■ **SOURCE RECORDS**:
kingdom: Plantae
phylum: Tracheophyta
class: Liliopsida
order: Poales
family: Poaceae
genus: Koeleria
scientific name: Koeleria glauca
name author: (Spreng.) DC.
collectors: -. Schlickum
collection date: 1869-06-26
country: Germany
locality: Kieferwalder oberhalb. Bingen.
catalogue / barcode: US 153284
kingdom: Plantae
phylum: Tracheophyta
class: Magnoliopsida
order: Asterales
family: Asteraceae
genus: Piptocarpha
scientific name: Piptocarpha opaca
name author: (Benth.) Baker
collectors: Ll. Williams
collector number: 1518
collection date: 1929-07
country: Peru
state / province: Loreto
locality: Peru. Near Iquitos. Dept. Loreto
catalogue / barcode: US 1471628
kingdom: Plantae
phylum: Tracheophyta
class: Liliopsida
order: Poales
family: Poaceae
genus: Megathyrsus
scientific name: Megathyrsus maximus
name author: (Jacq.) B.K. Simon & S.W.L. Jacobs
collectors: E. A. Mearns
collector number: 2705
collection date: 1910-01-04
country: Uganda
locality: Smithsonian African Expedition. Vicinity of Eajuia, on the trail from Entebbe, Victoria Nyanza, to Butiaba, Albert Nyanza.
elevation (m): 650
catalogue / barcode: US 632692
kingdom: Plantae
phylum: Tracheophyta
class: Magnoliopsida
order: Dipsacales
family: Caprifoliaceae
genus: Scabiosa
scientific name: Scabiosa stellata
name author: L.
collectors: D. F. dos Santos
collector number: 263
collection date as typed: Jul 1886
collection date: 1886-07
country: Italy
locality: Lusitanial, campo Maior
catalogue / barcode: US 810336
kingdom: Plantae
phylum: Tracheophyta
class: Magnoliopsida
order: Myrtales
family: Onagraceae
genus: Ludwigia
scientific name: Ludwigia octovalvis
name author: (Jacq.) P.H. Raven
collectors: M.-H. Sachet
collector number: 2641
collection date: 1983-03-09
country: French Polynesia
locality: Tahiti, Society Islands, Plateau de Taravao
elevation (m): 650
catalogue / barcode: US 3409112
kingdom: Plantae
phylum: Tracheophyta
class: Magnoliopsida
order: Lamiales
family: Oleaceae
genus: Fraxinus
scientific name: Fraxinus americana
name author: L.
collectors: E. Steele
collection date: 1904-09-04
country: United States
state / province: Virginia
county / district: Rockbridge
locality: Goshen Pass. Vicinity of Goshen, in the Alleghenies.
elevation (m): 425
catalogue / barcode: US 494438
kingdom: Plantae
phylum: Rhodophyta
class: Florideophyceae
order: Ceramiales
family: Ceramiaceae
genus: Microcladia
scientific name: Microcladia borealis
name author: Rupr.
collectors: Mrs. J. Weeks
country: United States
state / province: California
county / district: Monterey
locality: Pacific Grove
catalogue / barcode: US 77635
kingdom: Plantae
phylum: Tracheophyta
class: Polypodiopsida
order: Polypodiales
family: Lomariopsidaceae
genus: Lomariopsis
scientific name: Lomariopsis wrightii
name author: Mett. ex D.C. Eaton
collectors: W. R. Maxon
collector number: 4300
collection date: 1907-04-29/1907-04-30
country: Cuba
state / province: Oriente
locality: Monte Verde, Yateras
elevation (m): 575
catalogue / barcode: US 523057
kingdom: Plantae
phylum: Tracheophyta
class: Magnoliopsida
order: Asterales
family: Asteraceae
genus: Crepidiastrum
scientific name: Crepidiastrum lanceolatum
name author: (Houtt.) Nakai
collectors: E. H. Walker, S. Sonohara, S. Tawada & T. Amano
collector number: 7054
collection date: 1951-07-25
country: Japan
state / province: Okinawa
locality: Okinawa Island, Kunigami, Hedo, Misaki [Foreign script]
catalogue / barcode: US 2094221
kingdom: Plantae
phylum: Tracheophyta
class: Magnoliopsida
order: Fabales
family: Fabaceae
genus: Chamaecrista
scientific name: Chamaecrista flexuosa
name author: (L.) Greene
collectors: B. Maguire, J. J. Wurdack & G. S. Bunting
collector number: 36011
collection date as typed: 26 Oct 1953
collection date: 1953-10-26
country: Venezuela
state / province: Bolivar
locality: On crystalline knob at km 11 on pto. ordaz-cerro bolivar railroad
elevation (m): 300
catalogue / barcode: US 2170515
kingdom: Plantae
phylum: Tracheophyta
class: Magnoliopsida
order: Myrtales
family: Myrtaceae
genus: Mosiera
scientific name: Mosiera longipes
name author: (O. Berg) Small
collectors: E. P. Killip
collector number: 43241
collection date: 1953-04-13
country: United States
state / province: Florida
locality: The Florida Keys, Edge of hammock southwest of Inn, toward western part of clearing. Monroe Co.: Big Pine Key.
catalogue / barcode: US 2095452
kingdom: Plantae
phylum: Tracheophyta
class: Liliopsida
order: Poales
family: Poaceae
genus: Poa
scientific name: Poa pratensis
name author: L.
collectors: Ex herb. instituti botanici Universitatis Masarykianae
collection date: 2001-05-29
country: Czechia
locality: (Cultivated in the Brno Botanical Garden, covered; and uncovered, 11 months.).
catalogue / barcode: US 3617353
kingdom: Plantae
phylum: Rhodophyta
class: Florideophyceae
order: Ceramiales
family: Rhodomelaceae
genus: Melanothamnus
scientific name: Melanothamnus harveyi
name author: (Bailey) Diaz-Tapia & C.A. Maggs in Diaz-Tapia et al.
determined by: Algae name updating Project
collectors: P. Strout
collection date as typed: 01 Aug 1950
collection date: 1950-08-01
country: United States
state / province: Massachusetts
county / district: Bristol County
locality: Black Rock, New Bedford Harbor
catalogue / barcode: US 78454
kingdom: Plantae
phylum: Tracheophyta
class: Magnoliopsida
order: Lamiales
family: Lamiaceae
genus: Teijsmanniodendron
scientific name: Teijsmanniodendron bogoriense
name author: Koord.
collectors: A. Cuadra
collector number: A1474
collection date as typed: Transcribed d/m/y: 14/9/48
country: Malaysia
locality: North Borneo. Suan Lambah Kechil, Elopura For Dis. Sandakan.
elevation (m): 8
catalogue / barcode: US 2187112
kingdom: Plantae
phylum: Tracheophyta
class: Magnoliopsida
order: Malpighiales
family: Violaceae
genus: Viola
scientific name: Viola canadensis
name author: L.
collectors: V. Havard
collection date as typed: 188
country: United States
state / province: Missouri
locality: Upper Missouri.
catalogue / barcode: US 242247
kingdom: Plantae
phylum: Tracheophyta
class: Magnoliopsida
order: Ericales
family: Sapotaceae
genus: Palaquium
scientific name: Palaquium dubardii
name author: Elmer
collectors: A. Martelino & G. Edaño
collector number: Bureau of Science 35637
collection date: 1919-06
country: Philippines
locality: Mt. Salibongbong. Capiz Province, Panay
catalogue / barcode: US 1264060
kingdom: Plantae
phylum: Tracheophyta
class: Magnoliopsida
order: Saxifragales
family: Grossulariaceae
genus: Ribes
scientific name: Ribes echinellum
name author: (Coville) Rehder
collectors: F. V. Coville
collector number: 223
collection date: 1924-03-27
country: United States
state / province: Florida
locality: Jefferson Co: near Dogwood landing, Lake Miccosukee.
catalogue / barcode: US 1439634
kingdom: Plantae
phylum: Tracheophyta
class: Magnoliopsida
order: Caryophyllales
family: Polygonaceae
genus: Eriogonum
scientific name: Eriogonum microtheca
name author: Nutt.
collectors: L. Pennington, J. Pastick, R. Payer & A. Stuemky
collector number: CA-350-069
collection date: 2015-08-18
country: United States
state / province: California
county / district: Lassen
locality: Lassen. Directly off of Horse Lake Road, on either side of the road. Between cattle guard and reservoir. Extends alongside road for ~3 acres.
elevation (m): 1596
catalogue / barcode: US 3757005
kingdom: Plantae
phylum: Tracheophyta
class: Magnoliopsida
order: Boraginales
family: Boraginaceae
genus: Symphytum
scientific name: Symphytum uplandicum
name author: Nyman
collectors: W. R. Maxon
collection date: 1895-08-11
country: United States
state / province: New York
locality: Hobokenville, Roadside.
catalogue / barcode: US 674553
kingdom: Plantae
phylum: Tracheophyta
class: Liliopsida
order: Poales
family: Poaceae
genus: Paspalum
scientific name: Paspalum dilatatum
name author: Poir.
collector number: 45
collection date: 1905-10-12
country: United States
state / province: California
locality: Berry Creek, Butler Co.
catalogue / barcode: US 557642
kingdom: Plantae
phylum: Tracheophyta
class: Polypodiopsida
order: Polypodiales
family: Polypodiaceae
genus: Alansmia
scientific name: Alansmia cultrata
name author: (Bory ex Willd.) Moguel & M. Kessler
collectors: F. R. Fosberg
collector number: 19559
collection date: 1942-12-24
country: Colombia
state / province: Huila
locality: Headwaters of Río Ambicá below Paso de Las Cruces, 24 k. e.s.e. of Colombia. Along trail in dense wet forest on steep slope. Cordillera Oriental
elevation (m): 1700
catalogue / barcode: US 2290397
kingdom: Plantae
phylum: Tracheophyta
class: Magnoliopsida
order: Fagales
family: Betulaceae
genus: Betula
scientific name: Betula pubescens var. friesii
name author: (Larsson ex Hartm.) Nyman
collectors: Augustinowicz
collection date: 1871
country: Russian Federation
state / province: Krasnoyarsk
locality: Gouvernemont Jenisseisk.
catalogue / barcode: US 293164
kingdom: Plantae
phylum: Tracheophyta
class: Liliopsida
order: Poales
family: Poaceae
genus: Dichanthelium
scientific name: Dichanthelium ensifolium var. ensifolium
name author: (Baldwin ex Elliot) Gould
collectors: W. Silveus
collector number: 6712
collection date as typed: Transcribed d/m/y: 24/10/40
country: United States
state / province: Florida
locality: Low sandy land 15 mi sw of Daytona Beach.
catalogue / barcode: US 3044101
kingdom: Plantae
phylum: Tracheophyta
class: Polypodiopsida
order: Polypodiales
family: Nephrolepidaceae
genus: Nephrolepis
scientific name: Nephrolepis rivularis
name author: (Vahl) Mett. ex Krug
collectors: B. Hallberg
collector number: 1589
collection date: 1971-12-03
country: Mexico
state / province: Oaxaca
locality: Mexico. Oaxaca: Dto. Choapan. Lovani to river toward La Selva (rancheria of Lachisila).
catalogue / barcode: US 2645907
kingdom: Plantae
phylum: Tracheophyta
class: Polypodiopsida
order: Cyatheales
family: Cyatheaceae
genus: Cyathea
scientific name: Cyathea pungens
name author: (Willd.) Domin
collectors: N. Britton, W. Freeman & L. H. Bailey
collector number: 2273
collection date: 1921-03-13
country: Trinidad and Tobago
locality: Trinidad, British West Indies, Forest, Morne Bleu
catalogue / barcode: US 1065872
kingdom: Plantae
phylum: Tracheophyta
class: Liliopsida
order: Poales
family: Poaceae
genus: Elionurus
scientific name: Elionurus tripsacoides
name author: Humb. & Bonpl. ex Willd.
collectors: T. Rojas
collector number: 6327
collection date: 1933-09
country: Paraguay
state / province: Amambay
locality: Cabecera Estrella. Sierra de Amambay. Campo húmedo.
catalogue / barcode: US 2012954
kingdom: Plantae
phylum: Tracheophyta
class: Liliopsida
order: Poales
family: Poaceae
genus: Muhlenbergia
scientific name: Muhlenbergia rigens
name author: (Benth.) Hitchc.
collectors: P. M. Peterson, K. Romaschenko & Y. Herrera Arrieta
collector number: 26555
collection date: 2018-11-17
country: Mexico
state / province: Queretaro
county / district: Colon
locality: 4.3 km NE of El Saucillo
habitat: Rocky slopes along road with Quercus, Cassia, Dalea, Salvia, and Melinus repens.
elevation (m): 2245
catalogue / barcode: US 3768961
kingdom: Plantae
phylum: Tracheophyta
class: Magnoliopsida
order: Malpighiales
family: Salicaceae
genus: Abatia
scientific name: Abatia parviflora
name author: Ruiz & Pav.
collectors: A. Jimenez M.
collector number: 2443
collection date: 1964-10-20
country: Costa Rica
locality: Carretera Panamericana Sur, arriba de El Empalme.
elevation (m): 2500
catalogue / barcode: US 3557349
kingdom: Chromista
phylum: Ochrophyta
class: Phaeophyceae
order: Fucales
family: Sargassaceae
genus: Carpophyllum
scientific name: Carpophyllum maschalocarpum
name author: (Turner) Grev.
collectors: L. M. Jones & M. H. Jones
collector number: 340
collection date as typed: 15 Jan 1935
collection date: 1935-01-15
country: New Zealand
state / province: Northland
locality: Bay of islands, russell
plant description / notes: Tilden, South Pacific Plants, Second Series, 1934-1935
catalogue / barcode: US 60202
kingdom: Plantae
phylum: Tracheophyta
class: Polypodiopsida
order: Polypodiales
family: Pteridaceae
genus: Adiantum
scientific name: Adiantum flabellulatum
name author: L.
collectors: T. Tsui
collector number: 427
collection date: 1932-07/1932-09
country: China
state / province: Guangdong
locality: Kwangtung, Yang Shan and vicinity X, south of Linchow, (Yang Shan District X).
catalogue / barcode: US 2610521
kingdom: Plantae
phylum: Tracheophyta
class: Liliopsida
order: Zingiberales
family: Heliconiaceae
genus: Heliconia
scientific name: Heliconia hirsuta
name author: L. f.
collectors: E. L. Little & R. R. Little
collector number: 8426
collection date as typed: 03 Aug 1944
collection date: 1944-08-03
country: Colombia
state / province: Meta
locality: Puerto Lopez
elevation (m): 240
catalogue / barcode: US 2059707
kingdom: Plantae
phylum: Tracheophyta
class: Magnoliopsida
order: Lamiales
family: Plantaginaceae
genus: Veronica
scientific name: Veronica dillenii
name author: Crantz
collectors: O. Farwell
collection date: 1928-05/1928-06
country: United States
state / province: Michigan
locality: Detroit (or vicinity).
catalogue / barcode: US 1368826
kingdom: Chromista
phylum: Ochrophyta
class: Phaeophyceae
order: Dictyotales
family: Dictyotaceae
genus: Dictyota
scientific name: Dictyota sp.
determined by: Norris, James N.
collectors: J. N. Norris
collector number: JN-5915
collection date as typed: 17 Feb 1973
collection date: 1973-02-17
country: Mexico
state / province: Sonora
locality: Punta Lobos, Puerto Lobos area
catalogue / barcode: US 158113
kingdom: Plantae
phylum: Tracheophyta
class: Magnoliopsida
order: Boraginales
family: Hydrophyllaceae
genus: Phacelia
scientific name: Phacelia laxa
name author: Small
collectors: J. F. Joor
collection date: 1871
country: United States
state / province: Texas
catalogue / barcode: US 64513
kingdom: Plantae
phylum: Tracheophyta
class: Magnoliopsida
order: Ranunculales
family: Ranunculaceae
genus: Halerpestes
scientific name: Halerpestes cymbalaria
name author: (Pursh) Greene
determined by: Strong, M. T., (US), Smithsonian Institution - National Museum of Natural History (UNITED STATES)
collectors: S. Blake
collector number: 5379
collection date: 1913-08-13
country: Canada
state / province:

■ **EXERCISE DESCRIPTION**:
Can you give the records again, from the start through the line that contains "collector number: 2641", with "scientific name" changed to "taxon name" and nothing else altered?

■ **EXERCISE ANSWER**:
kingdom: Plantae
phylum: Tracheophyta
class: Liliopsida
order: Poales
family: Poaceae
genus: Koeleria
taxon name: Koeleria glauca
name author: (Spreng.) DC.
collectors: -. Schlickum
collection date: 1869-06-26
country: Germany
locality: Kieferwalder oberhalb. Bingen.
catalogue / barcode: US 153284
kingdom: Plantae
phylum: Tracheophyta
class: Magnoliopsida
order: Asterales
family: Asteraceae
genus: Piptocarpha
taxon name: Piptocarpha opaca
name author: (Benth.) Baker
collectors: Ll. Williams
collector number: 1518
collection date: 1929-07
country: Peru
state / province: Loreto
locality: Peru. Near Iquitos. Dept. Loreto
catalogue / barcode: US 1471628
kingdom: Plantae
phylum: Tracheophyta
class: Liliopsida
order: Poales
family: Poaceae
genus: Megathyrsus
taxon name: Megathyrsus maximus
name author: (Jacq.) B.K. Simon & S.W.L. Jacobs
collectors: E. A. Mearns
collector number: 2705
collection date: 1910-01-04
country: Uganda
locality: Smithsonian African Expedition. Vicinity of Eajuia, on the trail from Entebbe, Victoria Nyanza, to Butiaba, Albert Nyanza.
elevation (m): 650
catalogue / barcode: US 632692
kingdom: Plantae
phylum: Tracheophyta
class: Magnoliopsida
order: Dipsacales
family: Caprifoliaceae
genus: Scabiosa
taxon name: Scabiosa stellata
name author: L.
collectors: D. F. dos Santos
collector number: 263
collection date as typed: Jul 1886
collection date: 1886-07
country: Italy
locality: Lusitanial, campo Maior
catalogue / barcode: US 810336
kingdom: Plantae
phylum: Tracheophyta
class: Magnoliopsida
order: Myrtales
family: Onagraceae
genus: Ludwigia
taxon name: Ludwigia octovalvis
name author: (Jacq.) P.H. Raven
collectors: M.-H. Sachet
collector number: 2641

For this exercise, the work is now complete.